▸ **Exercise instructions**: Copy out every line of the data where the word "just" is found.

▸ **Provided records**:
= Beginning of Section =

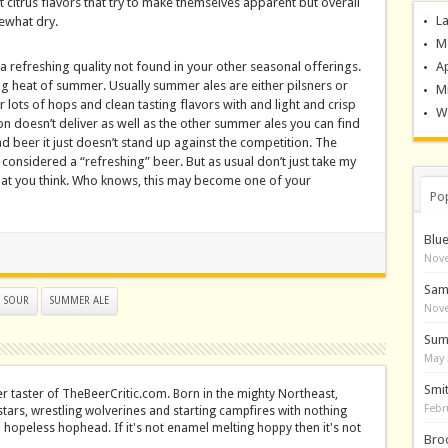
 citrus flavors that try to make themselves apparent but overall
La
mewhat dry.
M
refreshing quality not found in your other seasonal offerings.
A
ng heat of summer. Usually summer ales are either pilsners or
M
 lots of hops and clean tasting flavors with and light and crisp
Wo
tion doesn’t deliver as well as the other summer ales you can find
bad beer it just doesn’t stand up against the competition. The
be considered a “refreshing” beer. But as usual don’t just take my
what you think. Who knows, this may become one of your
Po
Blu
Nove
Sam
SOUR
SUMMER ALE
Nove
Sum
May 
Smi
er taster of TheBeerCritic.com. Born in the mighty Northeast,
Febr
stars, wrestling wolverines and starting campfires with nothing
a hopeless hophead. If it's not enamel melting hoppy then it's not
Bro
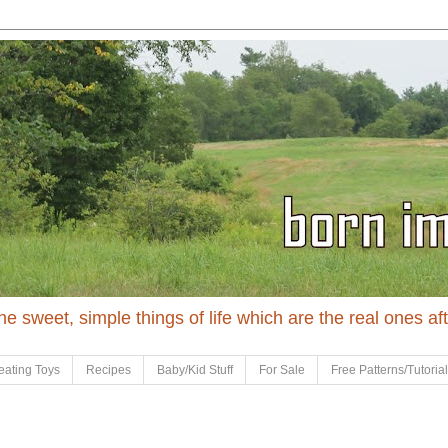
 the sweet, simple things of life which are the real ones af
eating Toys
Recipes
Baby/Kid Stuff
For Sale
Free Patterns/Tutoria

= End of Section =

▸ **Output**:
bad beer it just doesn’t stand up against the competition. The
be considered a “refreshing” beer. But as usual don’t just take my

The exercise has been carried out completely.